Observer, Volume 16, Number 18, Thursday May 25 1995


Neighbors help manage some college assets

Last week the college and the city of Oberlin announced that together they might eventually reopen Crane Pool. If they agree on an arrangement for sharing that facility, it will be the third time in recent years that the college has made such an arrangement with one of its neighbors. The Lorain County Ice Hockey club leases the college's skating rink while scheduling time for college use (Observer 21 May 1992), and the Lorain County Metropolitan Park District has purchased the Chance Creek area with a guarantee that Oberlin's biology students will continue to have appropriate access to it.

Costly repairs

The college built Crane Pool in 1931. Until last summer the city of Oberlin regularly used it for its swim program, which included recreational swimming and lessons for children. In fall 1993 an audit showed that the pool and its building--a wing attached to Hales Gymnasium--needed repairs that would cost an estimated $340,000. Faced with a budget shortfall, the college closed the pool (Observer 28 October 1993).

Now the college is conducting a study to determine the cost of repairs today, and the college and the city have begun what Oberlin city manager Gary Goddard describes as "very preliminary" talks that may lead to the city's sharing repair costs and then leasing the pool and its locker rooms from the college. The city might have year-round use of the pool while allocating time slots to the college. All college swimming programs now use Carr Pool, built in 1971, but because it lacks shallow water it is not suitable for teaching beginning swimmers. There are two pools in the Crane facility: a small one with no deep water and a large one that is shallow at one end.

Field trips

If the college and the city share Crane Pool, the arrangement is likely to be more like the skating rink's than Chance Creek's. Located several miles from campus, the Chance Creek area has been the site of classroom field trips for many years, and it still is. "The biology department uses Chance Creek for field work in at least four courses every year," says Danforth professor of biology David Benzing. Assistant professor of biology Roger Laushman's students this year used the creek in their honors projects, and his introductory biology class used it all last week. "I get to go out every day!" he said. Outside the biology department, professor of environmental studies David Orr is among those taking classes to the site.

Picture of Chance Creek
Groups of students have been visiting Chance Creek since before 1921, when this picture was taken. Photo credit: Oberlin College Archives

The creek flows into the Vermilion River, and Lorain County Metro Parks owns the 16-mile river corridor from Route 2 near Lake Erie to Route 80 (the Ohio Turnpike), according to Dan Martin, director of Lorain County Metro Parks. Chance Creek was one of many areas that the county hoped to acquire under an open-space plan drawn up in 1961. The county approached the college about buying it, Martin says. The terms of the sale, negotiated last year by associate dean of the College of Arts and Sciences Ira Steinberg, guarantee that the college may use the property for teaching and research "in perpetuity," Benzing says. "The metro park system is bound not to disturb the site with roads, etc., nor in any way permit heavy human use of the site."

Mutual benefit

"You're not losing 82 acres; you're gaining access to a thousand acres," is what park director Martin says he told the college at the time of the sale. The Vermilion "is a pristine, wild river with many endangered species," he says. While encouraging the college to use it, he also uses college resources. "We hire students and take advantage of the faculty to do biological surveys," he says, noting that Laushman's students recently did a survey of fish and Benzing's of plants. "The match is beneficial to both organizations," Martin says. "We get access to wonderful talent at a reasonable price."

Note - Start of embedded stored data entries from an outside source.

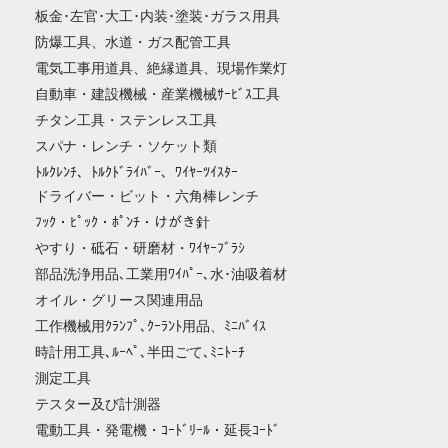
板金･左官･大工･内装･塗装･ガラス用具
防爆工具、水道・ガス配管工具
電気工事用道具、絶縁道具、現場作業灯
自動車・建設機械・産業機械ｻｰﾋﾞｽ工具
チタン工具・ステンレス工具
スパナ・レンチ・ソケット類
ﾄﾙｸﾚﾝﾁ、ﾄﾙｸﾄﾞﾗｲﾊﾞｰ、ﾜｲﾔｰﾂｲｽﾀｰ
ドライバー・ビット・六角棒レンチ
ﾌｯｸ・ﾋﾟｯｸ・ﾎﾟﾝﾁ・けがき針
やすり・砥石・研磨材・ﾜｲﾔｰﾌﾞﾗｼ
部品洗浄用品､工業用ﾜｲﾊﾟｰ､水･油吸着材
オイル・グリース関連用品
工作機械用ｸﾗﾝﾌﾟ､ｸｰﾗﾝﾄ用品、ﾐﾆﾊﾞｲｽ
時計用工具､ﾙｰﾍﾟ､半田ごて､ﾐﾆﾄｰﾁ
測定工具
テスター及び計測器
電動工具・発電機・ｺｰﾄﾞﾘｰﾙ・延長ｺｰﾄﾞ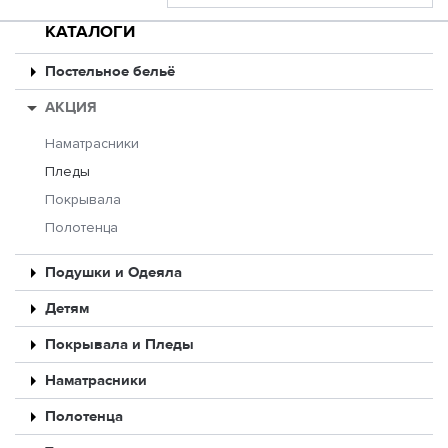
КАТАЛОГИ
Постельное бельё
АКЦИЯ
Наматрасники
Пледы
Покрывала
Полотенца
Подушки и Одеяла
Детям
Покрывала и Пледы
Наматрасники
Полотенца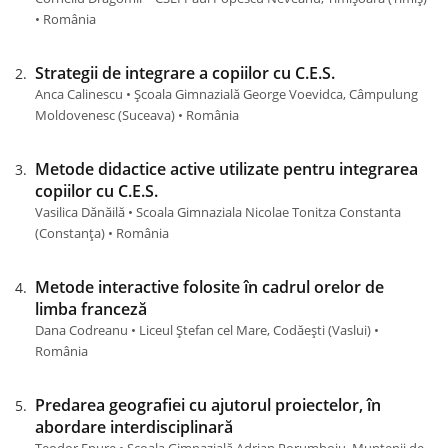
• România
Strategii de integrare a copiilor cu C.E.S.
Anca Calinescu • Școala Gimnazială George Voevidca, Câmpulung
Moldovenesc (Suceava) • România
Metode didactice active utilizate pentru integrarea
copiilor cu C.E.S.
Vasilica Dănăilă • Scoala Gimnaziala Nicolae Tonitza Constanta
(Constanţa) • România
Metode interactive folosite în cadrul orelor de
limba franceză
Dana Codreanu • Liceul Ștefan cel Mare, Codăești (Vaslui) •
România
Predarea geografiei cu ajutorul proiectelor, în
abordare interdisciplinară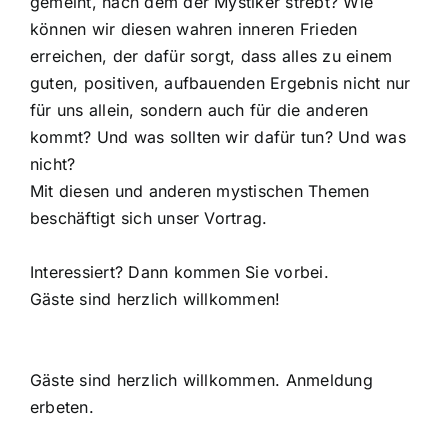
gemeint, nach dem der Mystiker strebt? Wie
können wir diesen wahren inneren Frieden
erreichen, der dafür sorgt, dass alles zu einem
guten, positiven, aufbauenden Ergebnis nicht nur
für uns allein, sondern auch für die anderen
kommt? Und was sollten wir dafür tun? Und was
nicht?
Mit diesen und anderen mystischen Themen
beschäftigt sich unser Vortrag.
Interessiert? Dann kommen Sie vorbei.
Gäste sind herzlich willkommen!
Gäste sind herzlich willkommen. Anmeldung
erbeten.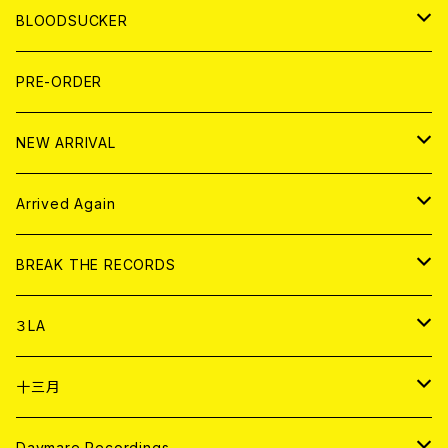
LP
7EP
T-shirt
WORLD
MAGAZINE
BLOODSUCKER
FLEXI
LP
HOOD
T-shirt
BOLLOCKS
写真集 (PHOTOBOOK)
CD
PRE-ORDER
10インチ
その他
HOOD
EL ZINE
アナログ
NEW ARRIVAL
その他
DOLL MAGAZINE (USED)
アパレル
CD
Arrived Again
書籍
アナログ
CD
BREAK THE RECORDS
DIGITAL CONTENTS
アナログ
CD
３LA
ANALOG
CD
十三月
アパレル
ANALOG
CD
Daymare Recordings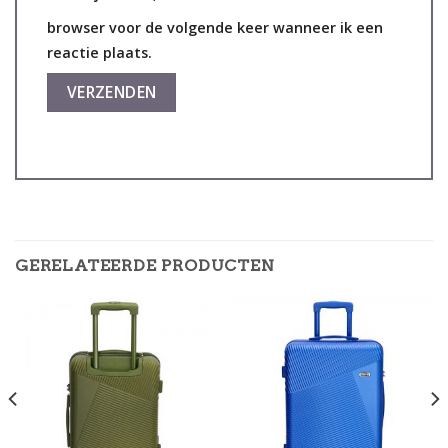
browser voor de volgende keer wanneer ik een
reactie plaats.
GERELATEERDE PRODUCTEN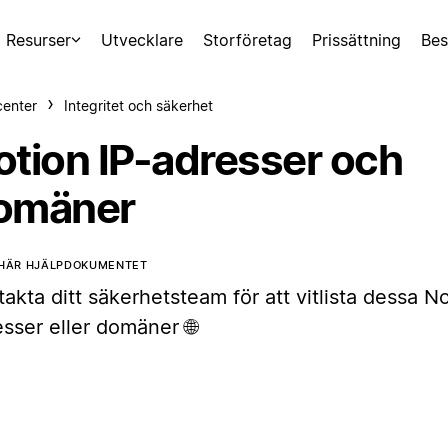
Resurser
Utvecklare
Storföretag
Prissättning
Bes
center
Integritet och säkerhet
otion IP-adresser och
omäner
 HÄR HJÄLPDOKUMENTET
akta ditt säkerhetsteam för att vitlista dessa No
sser eller domäner 🌐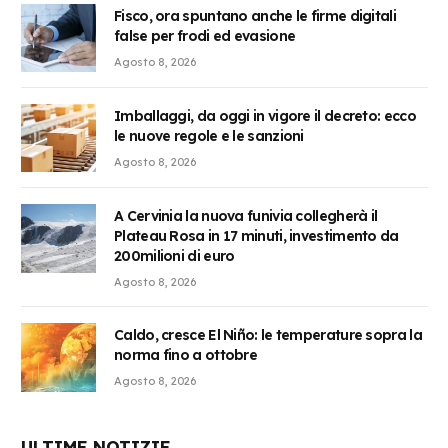
Fisco, ora spuntano anche le firme digitali
false per frodi ed evasione
Agosto 8, 2026
Imballaggi, da oggi in vigore il decreto: ecco
le nuove regole e le sanzioni
Agosto 8, 2026
A Cervinia la nuova funivia collegherà il
Plateau Rosa in 17 minuti, investimento da
200milioni di euro
Agosto 8, 2026
Caldo, cresce El Niño: le temperature sopra la
norma fino a ottobre
Agosto 8, 2026
ULTIME NOTIZIE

By "pristine," Martin means that the Vermilion River corridor is biologically diverse and clean. It is not an original wilderness area but rather an instance of nature's defeating human efforts to change it. Early this century would-be settlers clear-cut the forest and built roads across the river: Gore-Orphanage, Cooper-Foster, and--over Chance Creek--Peasley. Since then the forest has made a comeback--many species of trees are growing in it--and the bridges have been abandoned. Rusted metal supports are all that remain of the Peasley Road bridge., and the Mill Hollow park road is now the only one crossing the river between the two interstate highways.